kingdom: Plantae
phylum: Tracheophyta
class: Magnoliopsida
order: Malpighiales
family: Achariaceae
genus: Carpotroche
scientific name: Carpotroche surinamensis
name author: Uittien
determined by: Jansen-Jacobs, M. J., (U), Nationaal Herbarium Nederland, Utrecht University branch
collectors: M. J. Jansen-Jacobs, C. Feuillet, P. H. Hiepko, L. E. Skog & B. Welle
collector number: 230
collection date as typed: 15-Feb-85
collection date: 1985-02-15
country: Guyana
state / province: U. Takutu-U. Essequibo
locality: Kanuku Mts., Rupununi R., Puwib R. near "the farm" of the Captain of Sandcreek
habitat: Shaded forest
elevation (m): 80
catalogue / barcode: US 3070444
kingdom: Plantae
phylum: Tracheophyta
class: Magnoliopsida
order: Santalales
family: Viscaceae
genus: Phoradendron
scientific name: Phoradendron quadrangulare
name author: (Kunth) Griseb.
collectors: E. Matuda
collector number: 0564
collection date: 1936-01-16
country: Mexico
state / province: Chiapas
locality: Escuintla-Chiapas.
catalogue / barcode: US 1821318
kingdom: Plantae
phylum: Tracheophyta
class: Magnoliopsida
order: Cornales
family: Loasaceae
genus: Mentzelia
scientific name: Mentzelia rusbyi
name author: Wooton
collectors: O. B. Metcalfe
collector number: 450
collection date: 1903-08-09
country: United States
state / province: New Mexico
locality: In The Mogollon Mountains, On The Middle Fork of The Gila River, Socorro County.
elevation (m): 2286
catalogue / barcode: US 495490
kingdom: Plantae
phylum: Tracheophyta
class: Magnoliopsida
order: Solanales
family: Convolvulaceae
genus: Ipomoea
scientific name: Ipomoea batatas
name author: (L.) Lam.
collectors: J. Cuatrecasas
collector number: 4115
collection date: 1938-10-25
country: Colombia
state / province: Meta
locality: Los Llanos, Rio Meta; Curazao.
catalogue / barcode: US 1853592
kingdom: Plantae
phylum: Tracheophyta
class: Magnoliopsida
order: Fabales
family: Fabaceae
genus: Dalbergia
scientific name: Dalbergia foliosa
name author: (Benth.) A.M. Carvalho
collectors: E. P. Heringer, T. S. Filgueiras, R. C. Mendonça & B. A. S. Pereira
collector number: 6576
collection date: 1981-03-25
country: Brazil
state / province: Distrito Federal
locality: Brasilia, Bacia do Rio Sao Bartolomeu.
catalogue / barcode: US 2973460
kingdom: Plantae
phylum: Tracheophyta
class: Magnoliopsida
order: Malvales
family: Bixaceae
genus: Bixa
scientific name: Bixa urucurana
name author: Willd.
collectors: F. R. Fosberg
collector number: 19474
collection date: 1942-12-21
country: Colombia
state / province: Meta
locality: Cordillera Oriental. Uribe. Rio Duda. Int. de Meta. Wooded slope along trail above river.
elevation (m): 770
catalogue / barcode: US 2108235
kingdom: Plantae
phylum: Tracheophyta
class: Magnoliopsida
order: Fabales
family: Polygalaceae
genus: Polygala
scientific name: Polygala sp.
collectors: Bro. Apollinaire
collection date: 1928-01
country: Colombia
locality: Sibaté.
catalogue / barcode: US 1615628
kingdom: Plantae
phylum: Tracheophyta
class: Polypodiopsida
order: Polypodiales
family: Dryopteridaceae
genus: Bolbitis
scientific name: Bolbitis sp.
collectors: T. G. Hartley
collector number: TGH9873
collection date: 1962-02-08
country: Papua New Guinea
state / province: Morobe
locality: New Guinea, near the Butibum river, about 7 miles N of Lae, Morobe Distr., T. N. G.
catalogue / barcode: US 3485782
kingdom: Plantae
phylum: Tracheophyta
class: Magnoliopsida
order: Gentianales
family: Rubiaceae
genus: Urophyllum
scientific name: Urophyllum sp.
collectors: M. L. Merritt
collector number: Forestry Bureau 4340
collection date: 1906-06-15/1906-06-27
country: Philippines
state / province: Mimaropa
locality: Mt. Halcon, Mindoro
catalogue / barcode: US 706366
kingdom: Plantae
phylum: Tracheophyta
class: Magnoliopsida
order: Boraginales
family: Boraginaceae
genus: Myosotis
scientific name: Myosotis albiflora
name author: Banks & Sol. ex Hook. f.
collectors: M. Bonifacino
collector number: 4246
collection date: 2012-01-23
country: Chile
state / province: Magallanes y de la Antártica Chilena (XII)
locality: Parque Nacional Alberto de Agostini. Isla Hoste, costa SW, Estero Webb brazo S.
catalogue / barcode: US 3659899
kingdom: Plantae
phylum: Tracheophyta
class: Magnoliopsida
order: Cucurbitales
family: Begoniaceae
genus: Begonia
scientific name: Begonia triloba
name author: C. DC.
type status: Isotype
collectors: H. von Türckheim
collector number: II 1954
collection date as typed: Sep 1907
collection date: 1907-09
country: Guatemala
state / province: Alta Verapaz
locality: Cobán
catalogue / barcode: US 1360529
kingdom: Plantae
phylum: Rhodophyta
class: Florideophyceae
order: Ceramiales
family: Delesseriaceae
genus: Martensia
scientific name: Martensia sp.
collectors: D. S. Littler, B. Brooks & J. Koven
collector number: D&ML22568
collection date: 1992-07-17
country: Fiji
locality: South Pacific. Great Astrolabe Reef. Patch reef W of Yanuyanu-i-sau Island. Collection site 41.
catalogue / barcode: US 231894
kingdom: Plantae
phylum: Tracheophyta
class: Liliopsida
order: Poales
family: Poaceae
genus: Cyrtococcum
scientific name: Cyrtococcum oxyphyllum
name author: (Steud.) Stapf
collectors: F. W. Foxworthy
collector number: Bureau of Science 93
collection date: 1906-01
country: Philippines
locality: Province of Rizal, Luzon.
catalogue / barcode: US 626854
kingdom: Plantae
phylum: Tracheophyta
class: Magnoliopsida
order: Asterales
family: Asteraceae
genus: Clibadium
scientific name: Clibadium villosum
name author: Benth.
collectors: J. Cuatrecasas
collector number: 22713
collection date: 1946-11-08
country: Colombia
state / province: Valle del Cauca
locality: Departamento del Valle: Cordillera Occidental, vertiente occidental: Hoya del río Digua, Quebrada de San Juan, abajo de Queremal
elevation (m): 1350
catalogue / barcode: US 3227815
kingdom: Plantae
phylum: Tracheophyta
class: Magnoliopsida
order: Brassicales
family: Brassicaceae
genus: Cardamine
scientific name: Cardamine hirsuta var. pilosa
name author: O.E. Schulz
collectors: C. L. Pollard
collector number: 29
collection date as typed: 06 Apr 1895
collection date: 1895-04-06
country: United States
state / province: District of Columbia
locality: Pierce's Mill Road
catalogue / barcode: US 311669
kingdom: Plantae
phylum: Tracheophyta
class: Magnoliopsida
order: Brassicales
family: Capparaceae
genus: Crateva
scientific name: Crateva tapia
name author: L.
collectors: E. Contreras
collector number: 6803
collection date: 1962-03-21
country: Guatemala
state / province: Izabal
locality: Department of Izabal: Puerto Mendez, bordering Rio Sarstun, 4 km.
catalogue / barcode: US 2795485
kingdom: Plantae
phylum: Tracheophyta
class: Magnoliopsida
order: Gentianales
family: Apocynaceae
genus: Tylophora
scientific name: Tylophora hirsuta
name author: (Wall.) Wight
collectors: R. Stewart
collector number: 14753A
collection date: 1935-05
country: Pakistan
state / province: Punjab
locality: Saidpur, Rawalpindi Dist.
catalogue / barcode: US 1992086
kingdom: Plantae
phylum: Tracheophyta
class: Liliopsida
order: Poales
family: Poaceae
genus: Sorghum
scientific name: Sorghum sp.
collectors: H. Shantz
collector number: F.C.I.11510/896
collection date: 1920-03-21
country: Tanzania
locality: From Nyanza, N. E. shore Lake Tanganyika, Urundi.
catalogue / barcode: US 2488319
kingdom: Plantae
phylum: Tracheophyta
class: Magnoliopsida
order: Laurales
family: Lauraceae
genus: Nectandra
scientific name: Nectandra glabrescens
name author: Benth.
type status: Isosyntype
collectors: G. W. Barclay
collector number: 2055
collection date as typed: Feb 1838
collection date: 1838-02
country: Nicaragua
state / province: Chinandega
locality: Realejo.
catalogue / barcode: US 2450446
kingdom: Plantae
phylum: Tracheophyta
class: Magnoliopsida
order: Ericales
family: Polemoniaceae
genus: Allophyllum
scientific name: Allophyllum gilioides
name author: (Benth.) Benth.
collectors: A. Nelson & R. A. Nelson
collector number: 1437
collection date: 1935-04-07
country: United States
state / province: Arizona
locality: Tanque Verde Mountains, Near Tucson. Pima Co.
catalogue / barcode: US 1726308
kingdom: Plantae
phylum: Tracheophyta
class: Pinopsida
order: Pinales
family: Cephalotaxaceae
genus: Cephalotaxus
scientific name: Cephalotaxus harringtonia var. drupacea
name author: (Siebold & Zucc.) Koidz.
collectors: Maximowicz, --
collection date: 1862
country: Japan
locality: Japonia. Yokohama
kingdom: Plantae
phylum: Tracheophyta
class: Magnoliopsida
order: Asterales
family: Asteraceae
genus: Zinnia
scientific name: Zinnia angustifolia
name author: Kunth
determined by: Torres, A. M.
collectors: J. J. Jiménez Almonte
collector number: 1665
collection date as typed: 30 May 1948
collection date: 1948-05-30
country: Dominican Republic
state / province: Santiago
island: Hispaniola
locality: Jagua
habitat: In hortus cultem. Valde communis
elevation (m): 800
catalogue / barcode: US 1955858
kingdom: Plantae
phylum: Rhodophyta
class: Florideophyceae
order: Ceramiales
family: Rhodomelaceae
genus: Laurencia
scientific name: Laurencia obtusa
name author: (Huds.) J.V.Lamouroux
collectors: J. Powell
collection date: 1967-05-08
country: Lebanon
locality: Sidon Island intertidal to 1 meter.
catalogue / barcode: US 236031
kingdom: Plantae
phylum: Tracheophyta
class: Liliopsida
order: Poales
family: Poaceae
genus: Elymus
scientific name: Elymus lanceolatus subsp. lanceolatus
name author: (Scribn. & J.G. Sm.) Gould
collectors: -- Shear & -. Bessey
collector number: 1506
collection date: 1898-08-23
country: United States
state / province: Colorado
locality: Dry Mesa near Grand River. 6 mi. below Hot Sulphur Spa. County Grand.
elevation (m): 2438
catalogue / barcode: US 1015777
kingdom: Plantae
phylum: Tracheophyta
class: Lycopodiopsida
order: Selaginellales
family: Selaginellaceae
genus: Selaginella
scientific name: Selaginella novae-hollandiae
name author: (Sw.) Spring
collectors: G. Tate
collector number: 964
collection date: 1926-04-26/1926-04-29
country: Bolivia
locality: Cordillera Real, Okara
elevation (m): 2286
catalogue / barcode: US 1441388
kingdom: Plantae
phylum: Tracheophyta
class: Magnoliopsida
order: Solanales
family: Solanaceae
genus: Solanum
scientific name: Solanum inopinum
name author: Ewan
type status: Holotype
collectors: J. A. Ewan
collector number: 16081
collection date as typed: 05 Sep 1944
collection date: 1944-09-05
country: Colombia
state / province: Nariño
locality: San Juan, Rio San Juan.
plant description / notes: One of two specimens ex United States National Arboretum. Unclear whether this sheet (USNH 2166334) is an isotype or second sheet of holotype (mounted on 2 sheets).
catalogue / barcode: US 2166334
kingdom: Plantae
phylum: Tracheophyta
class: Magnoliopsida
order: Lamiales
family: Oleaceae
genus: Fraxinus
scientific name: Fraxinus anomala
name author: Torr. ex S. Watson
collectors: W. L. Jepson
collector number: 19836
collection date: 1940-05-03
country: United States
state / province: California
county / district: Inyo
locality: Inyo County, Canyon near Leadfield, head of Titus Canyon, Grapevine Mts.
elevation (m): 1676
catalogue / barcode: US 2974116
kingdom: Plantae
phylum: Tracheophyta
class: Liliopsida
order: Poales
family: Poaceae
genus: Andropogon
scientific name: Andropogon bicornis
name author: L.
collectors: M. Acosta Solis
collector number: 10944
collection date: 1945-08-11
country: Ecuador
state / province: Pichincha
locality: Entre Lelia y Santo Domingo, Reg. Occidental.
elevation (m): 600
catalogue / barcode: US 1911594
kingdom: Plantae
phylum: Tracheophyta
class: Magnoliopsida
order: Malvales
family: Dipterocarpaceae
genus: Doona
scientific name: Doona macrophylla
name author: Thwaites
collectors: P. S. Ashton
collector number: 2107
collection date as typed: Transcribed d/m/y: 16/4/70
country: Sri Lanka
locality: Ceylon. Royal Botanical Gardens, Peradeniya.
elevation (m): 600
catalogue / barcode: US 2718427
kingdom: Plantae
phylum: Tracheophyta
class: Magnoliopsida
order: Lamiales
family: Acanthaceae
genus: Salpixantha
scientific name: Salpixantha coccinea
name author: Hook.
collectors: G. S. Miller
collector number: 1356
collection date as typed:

> CHALLENGE: Quote the material from its first line through the line containing "family: Viscaceae", including that line, and reproduce each line without alteration.

> THE RESPONSE:
kingdom: Plantae
phylum: Tracheophyta
class: Magnoliopsida
order: Malpighiales
family: Achariaceae
genus: Carpotroche
scientific name: Carpotroche surinamensis
name author: Uittien
determined by: Jansen-Jacobs, M. J., (U), Nationaal Herbarium Nederland, Utrecht University branch
collectors: M. J. Jansen-Jacobs, C. Feuillet, P. H. Hiepko, L. E. Skog & B. Welle
collector number: 230
collection date as typed: 15-Feb-85
collection date: 1985-02-15
country: Guyana
state / province: U. Takutu-U. Essequibo
locality: Kanuku Mts., Rupununi R., Puwib R. near "the farm" of the Captain of Sandcreek
habitat: Shaded forest
elevation (m): 80
catalogue / barcode: US 3070444
kingdom: Plantae
phylum: Tracheophyta
class: Magnoliopsida
order: Santalales
family: Viscaceae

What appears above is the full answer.